Английский военный подсказал, что можно пойти на другой английский пароход, Rio Negro, но тут Бубнова начали одолевать сомнения. Он оказывался один, без товарищей, ему предстояло ехать неизвестно куда, и он чуть было не отдал команду нести вещи обратно. Хорошо, что он случайно заметил в толпе другого своего коллегу, профессора М.Н.Ясинского, подтвердившего, что тот садится на «Rio Negro» и настоятельно призвавшего Бубнова сделать то же самое. Николай Михайлович успокоился, двинулся на посадку, и это фактически решило его судьбу.
Едва он нашел себе место, как в порту началась пулеметная стрельба, и капитан отдал приказ немедленно выходить в море. Трап был поднят, кто-то распрощался с вещами, которые не успели занести на борт и корабль, набитый до отказа людьми, был выведен ледоколом на рейд. «Rio Negro» оказался последним кораблем, ушедшим с гражданскими лицами из Одессы. Так ложь офицеров и удачная встреча с Ясинским спасли Бубнову жизнь. В порту остался с отрядом сын Николая Михайловича Андрей.

Погрузка на Rio Negro в порту Одессы

Погрузка на Rio Negro в порту Одессы
То, как происходила эвакуация русских беженцев из Одессы очень подробно описал в своей книге «Прощай, Россия»[1] Evan P. Cameron, капитан корабля «Rio Negro». Оба парохода, «Rio Negro» и «Rio Padro», довольно часто ходившие вместе, в один день выдвинулись из Севастополя по приказу английского морского командования, принявшего решение во что бы то ни стало и без надежды на какие-то компенсации оказать помощь беженцам, которым уже не оставалось иного шанса спастись от большевиков.
Путь в 206 миль пришлось преодолевать в тумане, между минными полями, сквозь довольно толстый лед– температура по ночам доходила до минус 10 градусов Цельсия.

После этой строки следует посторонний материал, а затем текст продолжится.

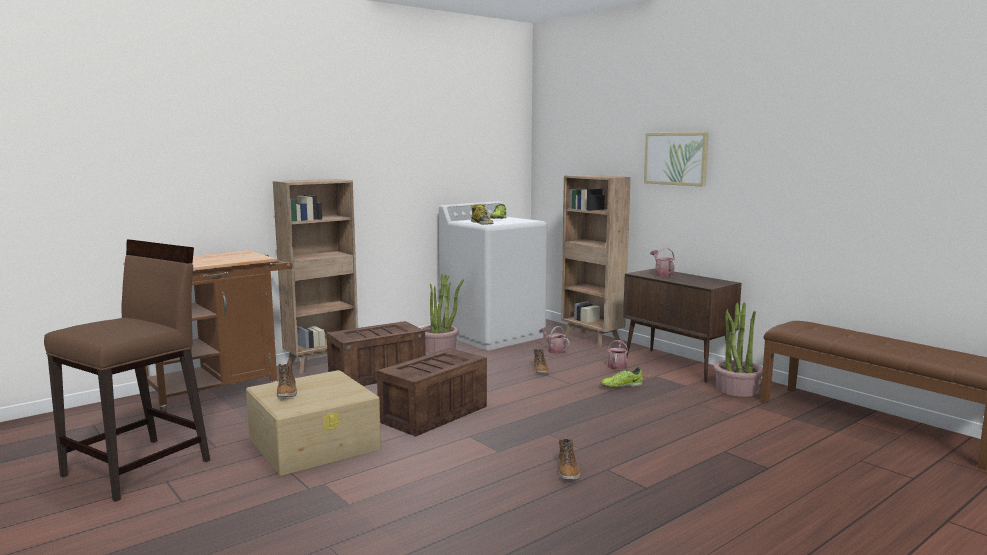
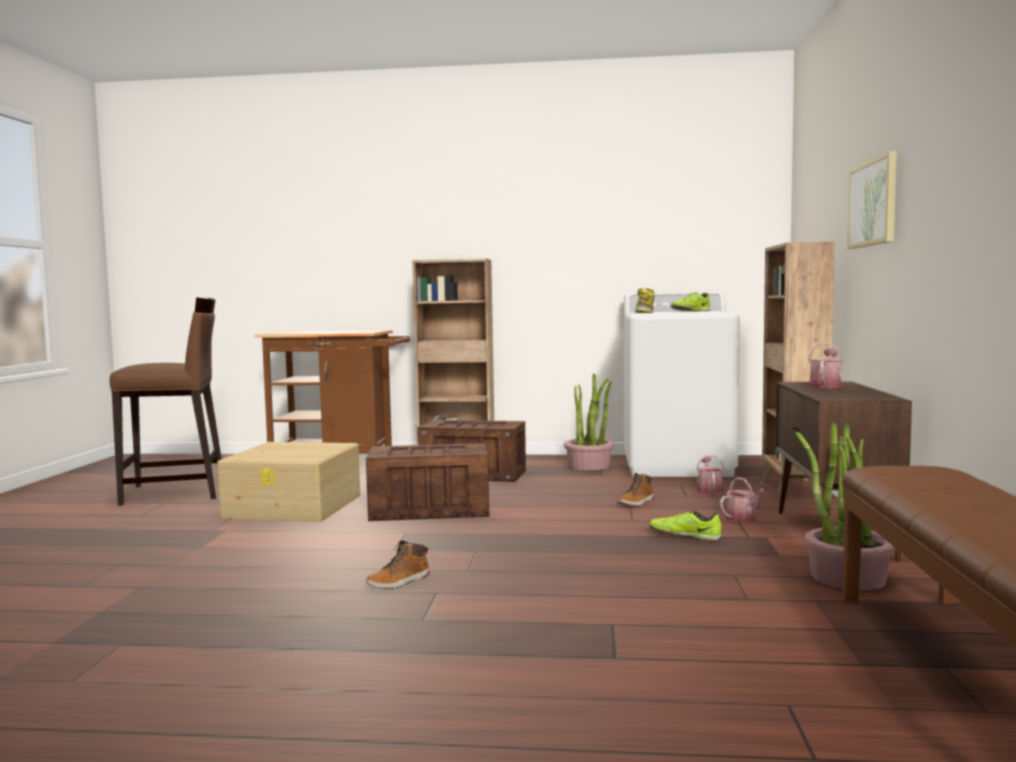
camera: 45 degrees right, 5 degrees down
(287, 392) = (275, 448): boot -> none

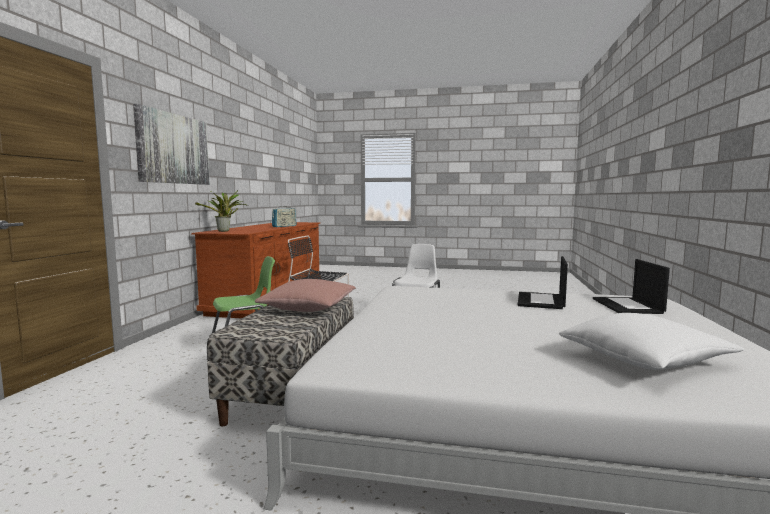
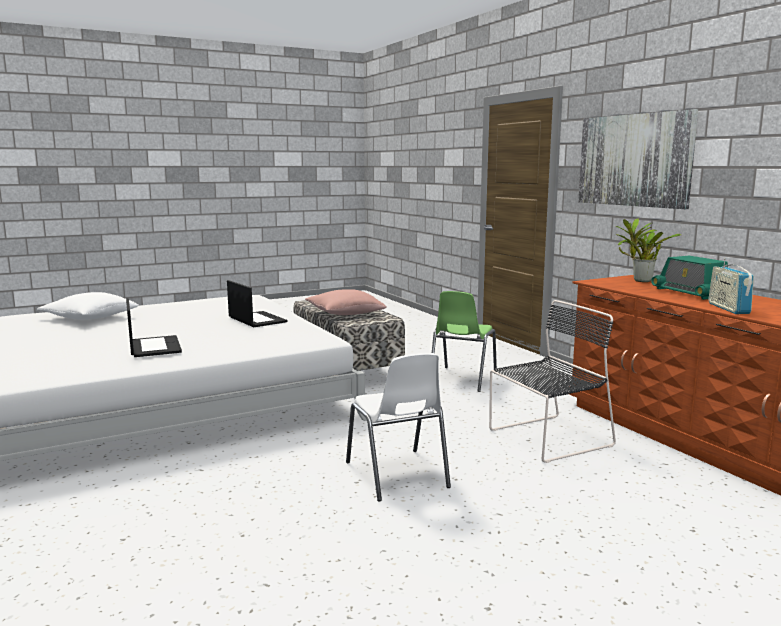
camera: 140 degrees right, 5 degrees up
(252, 228) = (690, 293): none -> radio
(628, 306) = (57, 362): laptop -> laptop (256, 320)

Со стороны берега доносились отзвуки выстрелов, а ночью были видны вспышки артобстрелов. Пароходы встали на якорь недалеко от других английских кораблей – «Аякса» и «Кардиффа», у мола в порту стоял крейсер «Церес». Через сутки был получен приказ войти в порт. Команда с «Цереса», фактически осуществлявшая руководство в порту в связи с полной недееспособностью Одесского портовых властей, обеспечивала паспортный контроль эвакуирующихся. Посадка продвигалась медленно, по длинному узкому импровизированному трапу – из-за льда не удалось встать к молу вплотную. По соседству остатки белогвардейских войск грузились на транспорт «Владимир».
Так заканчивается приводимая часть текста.